Sunday, September 12, 2010

2 Years later: Looking back at the T-Mobile G1

Almost 2 years later I look back at the first U.S. Android phone and wonder where we would be right now if not for this phone. It's big, bulky, had a weird swivel/slide out keyboard, horrible battery life and it had a chin (seriously a chin!!). People sure weren't buying this phone for it's style thats for sure. The phone itself didn't set any precedence or break any barriers in terms of smartphones but I did see a glimmer of light within the device. Blackberries and iPhones ran rampant and the entire cell phone communities were either considered low end or high end. This was the begining of something big. It didn't have true push emails like Blackberries nor the extensive apps available for the iPhone. What it lacked was actually a blessing in disguise as many of the things that were common on cell phones in general was getting very bland.

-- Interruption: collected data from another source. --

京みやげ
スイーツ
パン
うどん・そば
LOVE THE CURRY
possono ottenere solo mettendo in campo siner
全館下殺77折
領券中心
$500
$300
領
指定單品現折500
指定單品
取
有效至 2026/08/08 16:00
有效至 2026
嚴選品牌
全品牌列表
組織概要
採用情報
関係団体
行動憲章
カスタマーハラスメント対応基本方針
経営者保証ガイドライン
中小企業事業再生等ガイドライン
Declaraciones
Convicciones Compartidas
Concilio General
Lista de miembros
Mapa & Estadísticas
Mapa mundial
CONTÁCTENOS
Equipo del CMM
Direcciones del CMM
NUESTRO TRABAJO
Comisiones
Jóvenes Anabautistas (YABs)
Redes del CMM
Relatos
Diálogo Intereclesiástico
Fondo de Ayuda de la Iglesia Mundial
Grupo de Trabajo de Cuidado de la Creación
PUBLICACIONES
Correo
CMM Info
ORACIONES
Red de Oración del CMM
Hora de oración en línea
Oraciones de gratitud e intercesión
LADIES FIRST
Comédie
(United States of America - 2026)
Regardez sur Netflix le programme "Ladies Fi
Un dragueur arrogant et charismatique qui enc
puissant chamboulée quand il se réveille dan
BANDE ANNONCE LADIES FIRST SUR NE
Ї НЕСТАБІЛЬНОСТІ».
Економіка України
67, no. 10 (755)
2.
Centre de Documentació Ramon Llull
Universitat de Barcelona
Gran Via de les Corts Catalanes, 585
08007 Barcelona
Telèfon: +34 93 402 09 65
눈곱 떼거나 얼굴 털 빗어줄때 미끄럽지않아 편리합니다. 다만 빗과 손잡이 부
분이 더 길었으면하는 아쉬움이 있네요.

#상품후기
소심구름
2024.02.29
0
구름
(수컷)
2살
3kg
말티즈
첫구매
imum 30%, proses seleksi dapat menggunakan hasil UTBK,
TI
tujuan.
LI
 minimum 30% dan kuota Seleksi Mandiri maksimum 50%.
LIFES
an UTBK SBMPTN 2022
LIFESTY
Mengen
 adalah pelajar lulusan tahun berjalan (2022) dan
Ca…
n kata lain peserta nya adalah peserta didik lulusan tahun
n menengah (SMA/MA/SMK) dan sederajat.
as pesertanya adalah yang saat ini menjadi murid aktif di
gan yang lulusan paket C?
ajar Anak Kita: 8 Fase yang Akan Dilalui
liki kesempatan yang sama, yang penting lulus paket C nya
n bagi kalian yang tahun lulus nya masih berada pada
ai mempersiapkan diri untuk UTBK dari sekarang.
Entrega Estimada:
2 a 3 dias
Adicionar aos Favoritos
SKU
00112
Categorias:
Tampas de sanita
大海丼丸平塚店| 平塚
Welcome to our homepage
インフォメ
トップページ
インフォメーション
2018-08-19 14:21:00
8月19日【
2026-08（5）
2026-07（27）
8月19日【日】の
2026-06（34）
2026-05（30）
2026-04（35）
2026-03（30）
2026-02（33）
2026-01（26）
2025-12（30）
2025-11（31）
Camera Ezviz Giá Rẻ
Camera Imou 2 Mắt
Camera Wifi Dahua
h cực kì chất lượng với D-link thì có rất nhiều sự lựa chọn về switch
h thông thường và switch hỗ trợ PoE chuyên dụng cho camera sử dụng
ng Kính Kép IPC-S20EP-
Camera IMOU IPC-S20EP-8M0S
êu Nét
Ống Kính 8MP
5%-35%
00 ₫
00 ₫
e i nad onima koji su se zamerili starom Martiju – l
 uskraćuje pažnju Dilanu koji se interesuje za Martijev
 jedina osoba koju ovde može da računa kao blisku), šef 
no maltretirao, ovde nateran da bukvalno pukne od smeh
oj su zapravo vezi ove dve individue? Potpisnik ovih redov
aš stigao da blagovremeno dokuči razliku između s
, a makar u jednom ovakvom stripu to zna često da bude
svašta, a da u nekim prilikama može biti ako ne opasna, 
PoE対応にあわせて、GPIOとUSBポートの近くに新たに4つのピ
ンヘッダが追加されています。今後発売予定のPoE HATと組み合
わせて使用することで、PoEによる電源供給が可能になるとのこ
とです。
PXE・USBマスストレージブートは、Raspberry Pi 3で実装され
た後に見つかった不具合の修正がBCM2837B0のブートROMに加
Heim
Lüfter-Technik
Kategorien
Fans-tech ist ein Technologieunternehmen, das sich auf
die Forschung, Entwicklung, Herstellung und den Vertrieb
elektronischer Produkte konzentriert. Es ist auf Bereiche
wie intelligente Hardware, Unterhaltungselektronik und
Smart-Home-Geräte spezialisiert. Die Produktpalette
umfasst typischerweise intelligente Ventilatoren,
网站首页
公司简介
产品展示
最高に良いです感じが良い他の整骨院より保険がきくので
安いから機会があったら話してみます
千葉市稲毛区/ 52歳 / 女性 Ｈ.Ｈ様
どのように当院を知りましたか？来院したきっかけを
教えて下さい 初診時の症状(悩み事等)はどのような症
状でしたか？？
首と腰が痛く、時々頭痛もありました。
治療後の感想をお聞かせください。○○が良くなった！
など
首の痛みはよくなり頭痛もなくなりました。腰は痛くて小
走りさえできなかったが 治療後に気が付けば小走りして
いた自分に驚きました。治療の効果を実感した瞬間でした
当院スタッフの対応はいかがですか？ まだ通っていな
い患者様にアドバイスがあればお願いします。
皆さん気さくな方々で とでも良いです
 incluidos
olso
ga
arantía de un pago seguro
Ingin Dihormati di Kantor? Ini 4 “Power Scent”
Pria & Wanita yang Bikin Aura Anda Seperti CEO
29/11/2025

I still recall my first experience with the T-Mobile G1. I had charged the phone and booted it up for the first time and experienced my first issue, which was just logging and syncing my Gmail account to the phone. I did eventually got it working and got into the main screen. What went through my mind is the fact that this device for some apparent reason needs to always constantly be synced. I did not have the device for long as the T-Mobile network is quite weak in my area and later returned the device. This is where it all began. The device did not stay with me but what did stay was the concept of a web synced device that would no doubt be a part of my mobile phone in the near future.

2 years later, we have a device that has basically listened to its consumers and adapted to almost every mobile need. It is a little cliche for me to recite the Verizon Droid commercials but the fact of the matter is that "Droid Does" in fact does do so. What started as a main menu with a single large clock widget has become much more. Customization is key, and will always be the selling point for any Android device. I can't imagine what the mobile world would be like today, if not for Google's daring attempt at the cellphone market.